Subimos a colina utilizando as escadas escondidas por entre os matos. O Castelinho também foi recentemente restaurado e hoje abriga um museu que conta a história da vila e da própria casa do engenheiro-chefe. A entrada é gratuita,  mas estava lotada, com fila do lado de fora. Desistimos de entrar e ficamos somente observando a bela vista que se tem do alto do morro. O caminho de descida partimos pelas rampas localizadas em frente à porta da casa e que faz zig-zag por entre as árvores e é preciso tomar cuidado, pois o caminho pode ser traiçoeiro já que parte do caminho está destruído.

Por essa hora, a neblina já estava sobre toda a vila. A chegada dela pelos trilhos que foram cravados por entre as montanhas é fantástica. Um veio de seda que vai encobrindo as montanhas, árvores e o centenário relógio central da vila. Em poucos minutos, o castelinho foi encoberto e desapareceu por entre as nuvens. A temperatura cai, mas não o bastante para aliviar nossa sensação térmica.

Voltando pela vila alta, já não se vê mais os grandes morros que rodeiam a vila de Paranapiacaba. Hora de pegarmos o ônibus de volta à Rio Grande da Serra com 2 desejos em mente:

- Que Santo André cuide melhor de um patrimônico histórico único como este;

- E que possamos voltar logo para fazermos trilhas por entre a serra do mar (não conseguimos fazer trilha, pois como já contei, a vila estava lotada de gente e normalmente é necessário agendar com os guias com antecedência).

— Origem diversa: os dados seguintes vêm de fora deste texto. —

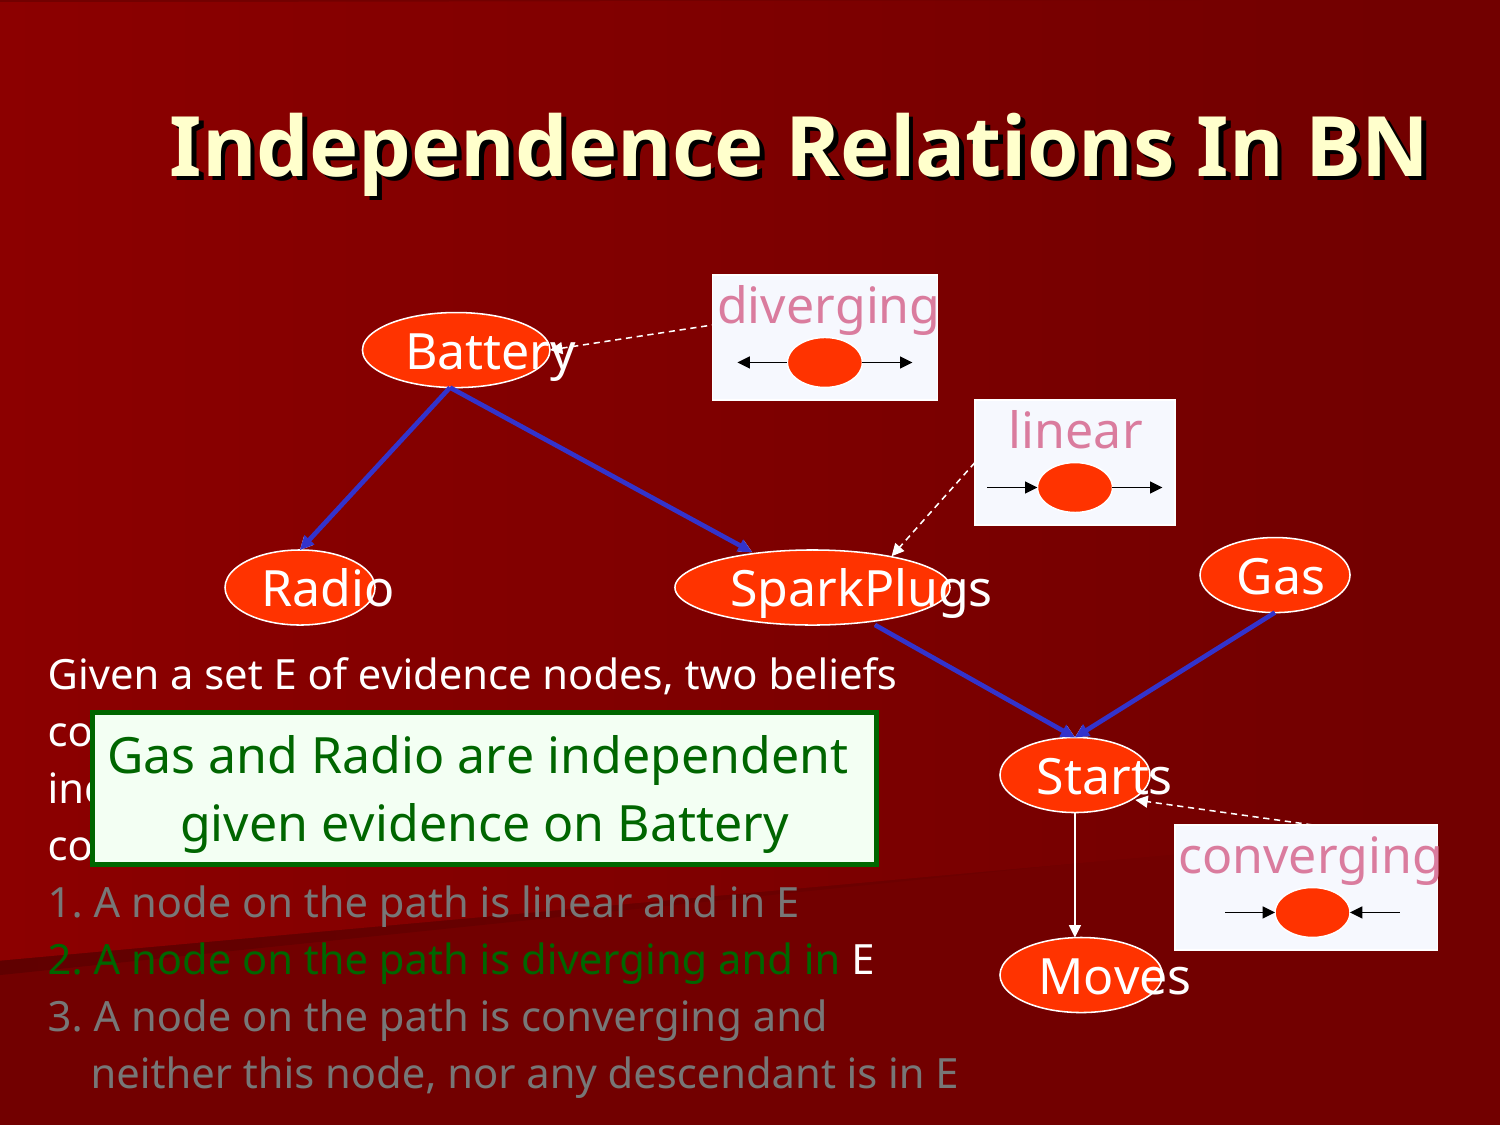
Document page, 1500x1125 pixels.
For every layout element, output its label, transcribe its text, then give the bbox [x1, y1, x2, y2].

text_box Gas and Radio are independent given evidence on Battery [92, 712, 877, 865]
text_box SparkPlugs [674, 549, 947, 626]
text_box Moves [1146, 981, 1162, 991]
text_box Gas [1200, 537, 1351, 613]
text_box [975, 400, 1175, 526]
title Independence Relations In BN [99, 49, 1500, 238]
text_box Radio [225, 549, 374, 626]
text_box Given a set E of evidence nodes, two beliefs connected by an undirected path are independent if one of the following three conditions holds: 1. A node on the path is linear and in E 2. A node on the path is diverging and in E 3. A node on the path is converging and neither this node, nor any descendant is in E [32, 637, 985, 1109]
text_box [712, 337, 938, 400]
text_box Battery [362, 312, 550, 388]
text_box Starts [999, 737, 1151, 813]
text_box diverging [702, 262, 956, 347]
text_box linear [993, 387, 1158, 472]
text_box converging [1163, 812, 1459, 897]
text_box [1174, 887, 1438, 950]
text_box Moves [1146, 970, 1160, 978]
text_box Moves [999, 937, 1162, 1013]
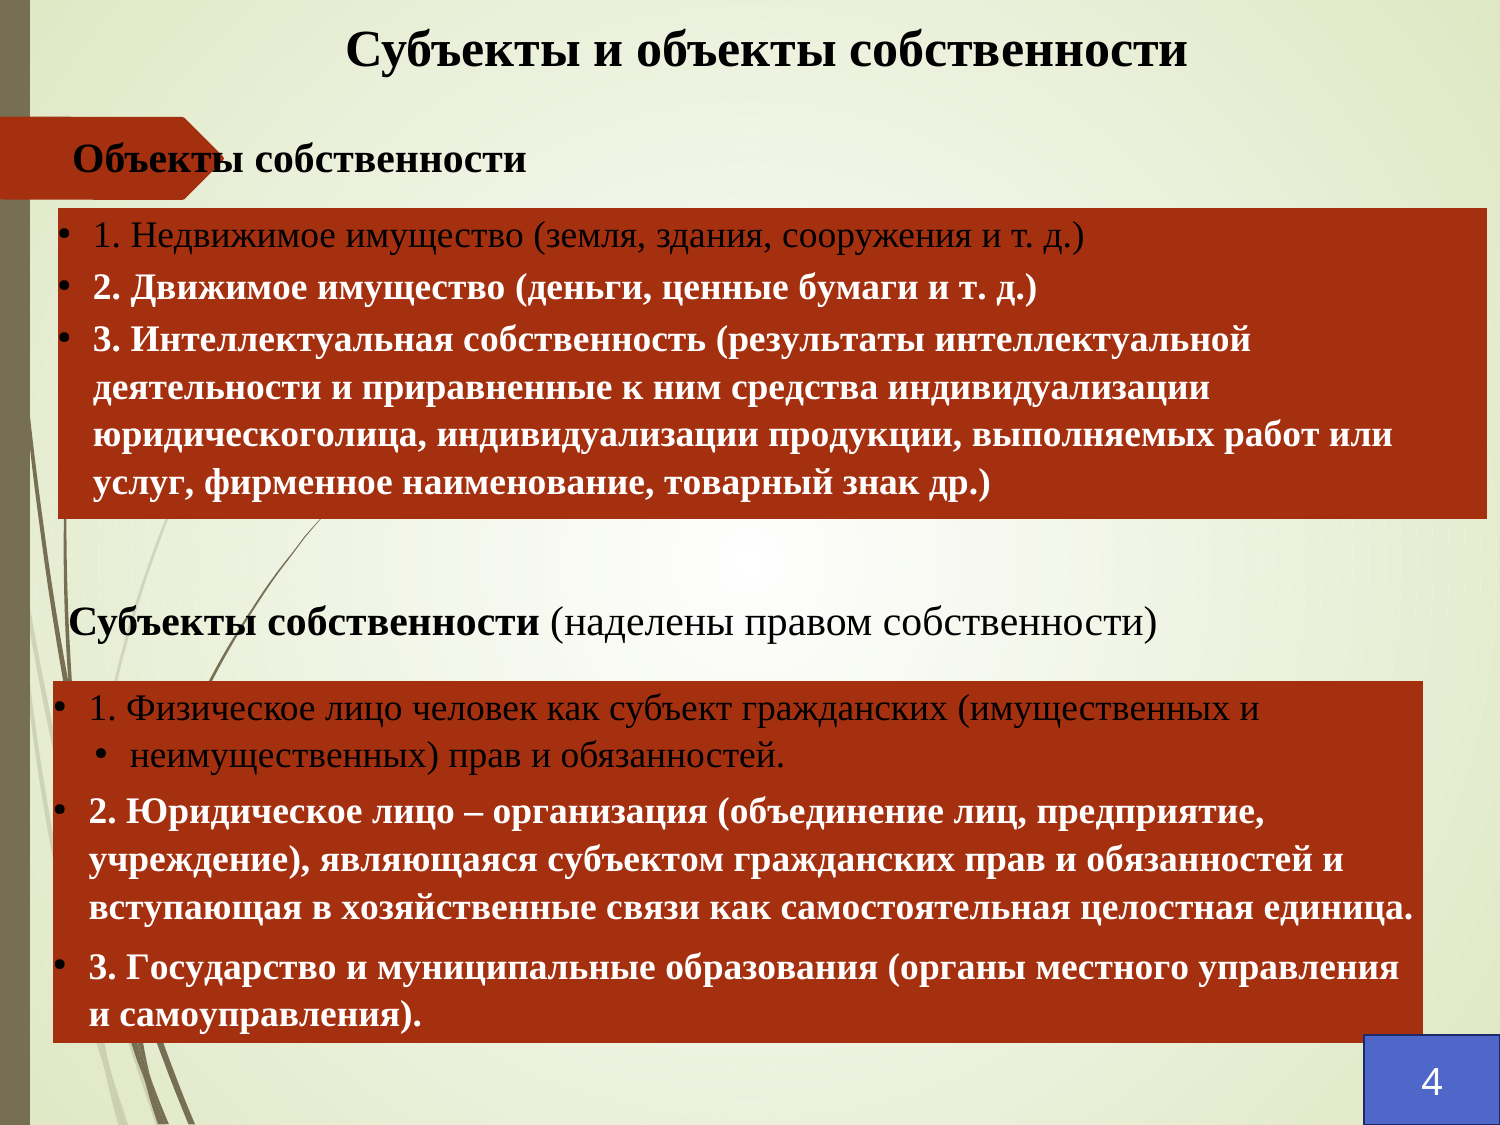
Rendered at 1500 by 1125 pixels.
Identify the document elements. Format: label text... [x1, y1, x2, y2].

table_header 1. Недвижимое имущество (земля, здания, сооружения и т. д.) [58, 208, 1487, 260]
text_box Субъекты собственности (наделены правом собственности) [53, 586, 1185, 652]
table_cell 3. Интеллектуальная собственность (результаты интеллектуальной деятельности и приравненные к ним средства индивидуализации юридическоголица, индивидуализации продукции, выполняемых работ или услуг, фирменное наименование, товарный знак др.) [58, 312, 1487, 519]
table_cell 3. Государство и муниципальные образования (органы местного управления и самоуправления). [53, 939, 1423, 1043]
text_box Субъекты и объекты собственности [330, 7, 1215, 86]
table_cell 2. Юридическое лицо – организация (объединение лиц, предприятие, учреждение), являющаяся субъектом гражданских прав и обязанностей и вступающая в хозяйственные связи как самостоятельная целостная единица. [53, 784, 1423, 939]
table_cell 2. Движимое имущество (деньги, ценные бумаги и т. д.) [58, 260, 1487, 312]
table_header 1. Физическое лицо человек как субъект гражданских (имущественных и неимущественных) прав и обязанностей. [53, 681, 1423, 784]
text_box Объекты собственности [57, 123, 542, 188]
text_box 4 [1364, 1035, 1500, 1125]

Ah, para quem gostaria de pernoitar na vila e aproveitar tudo o que a cidade pode oferecer, existem diversas pousadas espalhadas pelas pequenas ruas da vila. Em todas elas, feitas nas antigas casas dos trabalhadores da cidade, os quartos são pequenos e os banheiros são comuns entre todos os hóspedes. As pousadas mais famosas são Shamballah (http://pousadashamballah.com.br) e Os Memorialistas (http://www.paranapiacaba-spr.org.br/memorialistas/). Não ficamos em nenhuma delas, mas recebemos alguns comentários positivos sobre elas.

Avaliação

Acessibilidade: Muito restrita. A Vila de Paranapiacaba não possui nenhum tipo de acessibilidade especial.

Localização: Encrava no meio da Serra do Mar, existem algumas formas de se chegar à vila: por carro, com expresso turístico, por trem e ônibus. Fizemos este último e foi lamentável a demora e as condições dos ônibus utilizados pela EMTU.

A vila: A vila é muito charmosa e com bela arquitetura. O estado de conservação de várias coisas é muito precário e precisa ser restaurado imediatamente (como é o caso da passarela metálica e do museu funicular)

Público: Para adultos. As crianças irão se sentir um tanto quanto entediadas pela falta de atrativos a este público e pelas trilhas que é possível fazer (algumas mais leves, mas existem outras bem mais pesadas).

Programação: O calendário de Paranapiacaba conta com um evento fixo ao ano: o Festival de Inverno e que ocorre anualmente no mês de julho.

Nota final:  7 para a vila inglesa (perdeu pontos pelo estado de conservação de várias coisas) e 3 pelo transporte de ônibus da EMTU (deveria receber 0, mas após entrarmos no ônibus, tudo correu perfeitamente rápido).

Conclusão final: A Vila de Paranapiacaba possui um potencial turístico gigantesco e que é muito mal aproveitada. Voltaremos outras vezes para aproveitar o festival de inverno e fazermos algumas trilhas, torcendo para que os problemas apontados neste post se tornem apenas parte da história recente da vila.